Material provided START

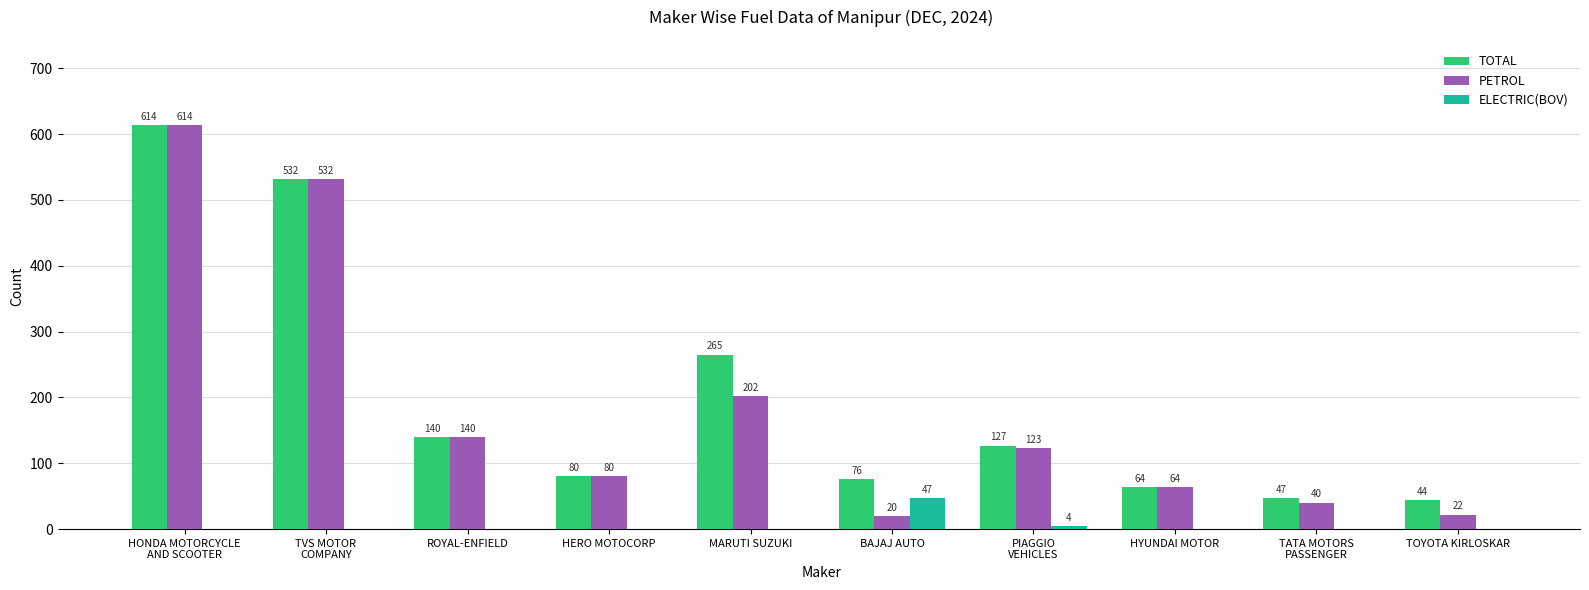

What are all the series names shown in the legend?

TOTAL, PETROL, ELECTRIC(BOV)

Material provided END
Material provided START

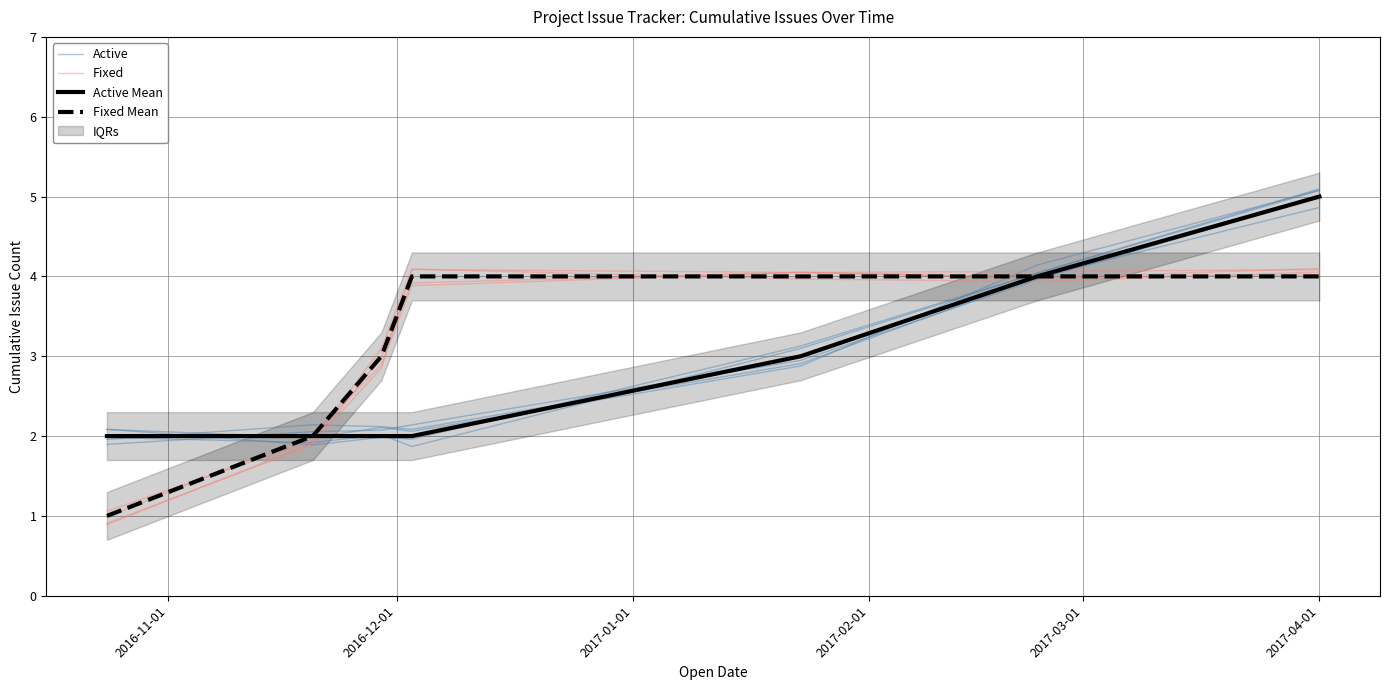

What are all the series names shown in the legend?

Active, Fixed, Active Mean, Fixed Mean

Material provided END
Material provided START

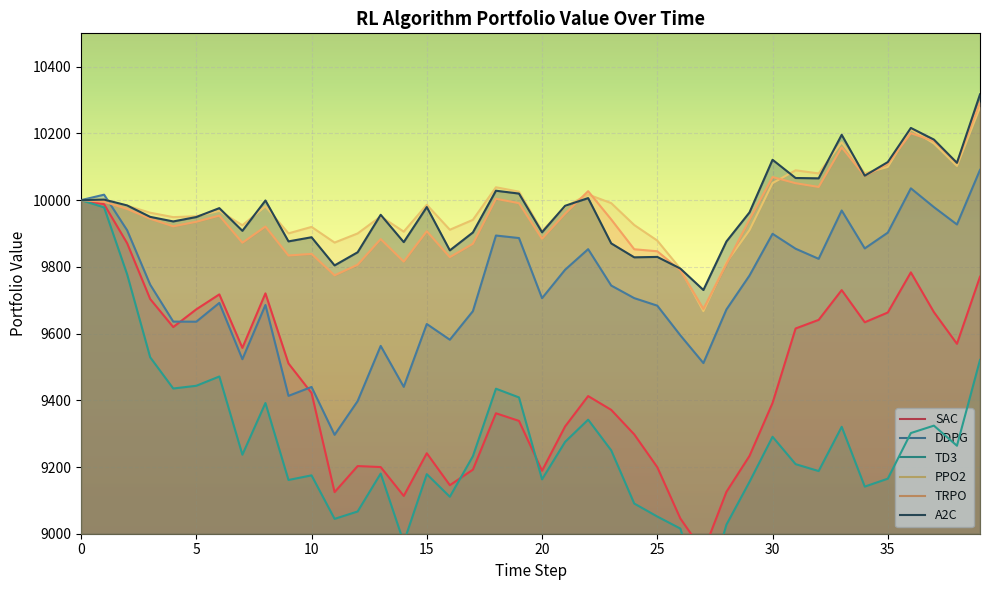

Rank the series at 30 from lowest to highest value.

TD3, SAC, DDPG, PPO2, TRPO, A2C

Material provided END

● **Your goal**: Set down the data exactly as it appears, starting with the line that contains "Rank the series" and ending with the line that contains "TD3, SAC, DDPG, PPO2, TRPO, A2C", both lines included.

● **Written reply**:
Rank the series at 30 from lowest to highest value.

TD3, SAC, DDPG, PPO2, TRPO, A2C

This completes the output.